Many consultants say the key to tackling the SME market is to talk to managing directors, financial directors and human resources directors about their own circumstances, and how they would survive financially if on long- term sick leave.
Consultants say this can open a wider discussion which can include prevention and early intervention services — as well as the role these benefits can play in helping smaller companies attract and retain talent.
However, while few in the industry would argue that group risk offers a value for money proposition, the fact remains many businesses have been hard hit by the Covid crisis, and are reluctant to increase spending on staff benefits at this time.
This may be an obvious brake on potential new sales, and could in some cases effect renewals. Witte says: “Many employers will be unable to look towards new investment for some time. More likely, employers will be looking to reduce their cost base, to improve liquidity in the short term or build a more stable sustainable programme for the future.”
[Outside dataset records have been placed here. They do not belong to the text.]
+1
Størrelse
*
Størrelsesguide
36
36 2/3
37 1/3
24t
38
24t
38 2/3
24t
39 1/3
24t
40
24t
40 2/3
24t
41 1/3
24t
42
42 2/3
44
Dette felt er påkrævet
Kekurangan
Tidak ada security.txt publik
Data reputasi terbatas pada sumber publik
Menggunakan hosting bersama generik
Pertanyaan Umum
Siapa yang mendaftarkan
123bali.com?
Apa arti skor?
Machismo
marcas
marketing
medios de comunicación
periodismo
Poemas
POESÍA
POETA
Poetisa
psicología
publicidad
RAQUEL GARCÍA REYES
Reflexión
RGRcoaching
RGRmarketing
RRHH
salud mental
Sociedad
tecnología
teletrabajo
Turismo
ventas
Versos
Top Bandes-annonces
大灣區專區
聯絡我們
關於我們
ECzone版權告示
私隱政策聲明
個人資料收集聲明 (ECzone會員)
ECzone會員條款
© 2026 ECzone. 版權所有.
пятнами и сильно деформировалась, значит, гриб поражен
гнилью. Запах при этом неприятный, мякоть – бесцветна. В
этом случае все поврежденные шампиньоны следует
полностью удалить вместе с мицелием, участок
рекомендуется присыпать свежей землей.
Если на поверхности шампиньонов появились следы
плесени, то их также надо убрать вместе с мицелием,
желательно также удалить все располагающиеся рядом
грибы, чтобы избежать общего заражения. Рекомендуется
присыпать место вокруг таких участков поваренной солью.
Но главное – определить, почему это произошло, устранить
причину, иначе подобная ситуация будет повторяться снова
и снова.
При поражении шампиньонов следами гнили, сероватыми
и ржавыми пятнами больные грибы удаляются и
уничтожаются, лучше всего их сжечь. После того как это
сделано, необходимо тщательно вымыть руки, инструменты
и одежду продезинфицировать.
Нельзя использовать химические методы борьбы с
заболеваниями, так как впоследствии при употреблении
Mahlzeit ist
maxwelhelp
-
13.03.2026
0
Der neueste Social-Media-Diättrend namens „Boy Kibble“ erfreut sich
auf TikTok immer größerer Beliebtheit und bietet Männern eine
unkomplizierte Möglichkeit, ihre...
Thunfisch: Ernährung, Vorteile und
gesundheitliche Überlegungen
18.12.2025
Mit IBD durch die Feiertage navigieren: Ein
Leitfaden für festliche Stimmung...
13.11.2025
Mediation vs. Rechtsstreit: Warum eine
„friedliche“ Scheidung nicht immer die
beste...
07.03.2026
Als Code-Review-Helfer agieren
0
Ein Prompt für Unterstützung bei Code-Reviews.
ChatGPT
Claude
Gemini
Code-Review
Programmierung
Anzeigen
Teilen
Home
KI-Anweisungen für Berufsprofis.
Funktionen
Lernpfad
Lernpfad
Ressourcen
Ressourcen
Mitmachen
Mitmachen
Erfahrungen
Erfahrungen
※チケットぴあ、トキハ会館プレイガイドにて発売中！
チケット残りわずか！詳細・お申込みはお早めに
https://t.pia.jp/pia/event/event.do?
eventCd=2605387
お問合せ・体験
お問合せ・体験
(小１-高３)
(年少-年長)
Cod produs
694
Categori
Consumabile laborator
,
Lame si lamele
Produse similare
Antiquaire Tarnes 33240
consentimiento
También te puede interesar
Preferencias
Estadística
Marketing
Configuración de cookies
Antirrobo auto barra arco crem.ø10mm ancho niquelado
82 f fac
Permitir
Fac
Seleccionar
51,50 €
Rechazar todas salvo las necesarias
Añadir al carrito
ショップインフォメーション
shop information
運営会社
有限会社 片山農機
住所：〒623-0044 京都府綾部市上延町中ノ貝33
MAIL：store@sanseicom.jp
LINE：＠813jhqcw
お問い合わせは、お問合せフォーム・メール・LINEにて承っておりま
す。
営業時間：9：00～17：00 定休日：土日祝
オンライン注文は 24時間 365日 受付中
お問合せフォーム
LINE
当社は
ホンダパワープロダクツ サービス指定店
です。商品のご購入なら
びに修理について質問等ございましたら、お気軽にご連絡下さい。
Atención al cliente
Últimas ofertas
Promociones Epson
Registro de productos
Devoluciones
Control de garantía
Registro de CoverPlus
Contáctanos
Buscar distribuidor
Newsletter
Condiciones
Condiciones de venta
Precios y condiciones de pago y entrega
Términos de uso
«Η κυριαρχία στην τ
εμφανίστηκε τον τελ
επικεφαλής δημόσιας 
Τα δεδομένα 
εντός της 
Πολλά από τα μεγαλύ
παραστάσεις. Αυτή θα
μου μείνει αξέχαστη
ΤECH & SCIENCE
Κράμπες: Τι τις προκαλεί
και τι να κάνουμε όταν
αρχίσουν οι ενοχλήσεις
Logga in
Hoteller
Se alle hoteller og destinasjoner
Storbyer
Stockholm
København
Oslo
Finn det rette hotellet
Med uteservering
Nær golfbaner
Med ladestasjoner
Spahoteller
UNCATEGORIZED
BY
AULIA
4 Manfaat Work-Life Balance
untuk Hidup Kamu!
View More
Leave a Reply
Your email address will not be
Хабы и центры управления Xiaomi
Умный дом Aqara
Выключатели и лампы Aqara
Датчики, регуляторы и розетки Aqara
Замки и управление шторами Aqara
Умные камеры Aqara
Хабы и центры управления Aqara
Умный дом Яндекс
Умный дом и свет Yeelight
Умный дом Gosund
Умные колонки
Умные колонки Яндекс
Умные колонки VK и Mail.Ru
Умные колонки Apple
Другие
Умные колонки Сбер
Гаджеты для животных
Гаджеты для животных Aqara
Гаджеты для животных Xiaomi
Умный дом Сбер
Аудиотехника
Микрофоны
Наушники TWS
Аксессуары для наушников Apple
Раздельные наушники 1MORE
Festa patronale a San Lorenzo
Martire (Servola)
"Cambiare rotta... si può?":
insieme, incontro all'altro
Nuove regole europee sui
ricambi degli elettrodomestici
He says he hopes to see some flexibility from providers around this issue, to enable to them to support clients. Not only will this protect the existing market, but leave all better placed for growth again in the future, he says, when the economy recovers.
Ingram agree many companies will be reviewing costs. “Those providers which have produced additional support for employers such as advice on working from home and avoiding muscular skeletal problems, will be seen to have added value. Other providers which have not responded to the emergency needs of businesses may find it harder to complete renewals.”
Thomson points out that increased spend on group risk and employee benefits may be difficult to justify at a time when other insurance costs paid by small businesses — such as business interruption — are increasing, in part due to the high number of Covid claims.
He says: “The lockdown has had a huge impact on many businesses. The full impact has yet to be seen, and may not be apparent until quarter three of this year, or even into the start of 2021. “As a result many businesses will be reluctant to spend more on staff benefits, even if they can see the benefit of these products and how it could help them future proof their business as the UK begins be is hit with a second coronavirus wave.”
The Covid crisis has helped demonstrate the real value and return on investment provided by group risk products. But these exceptional circumstances have also limited some businesses ability to increase spending on this benefit. The challenge for the industry will be to continue to evidence these benefits as the economy moves onto firmer footings.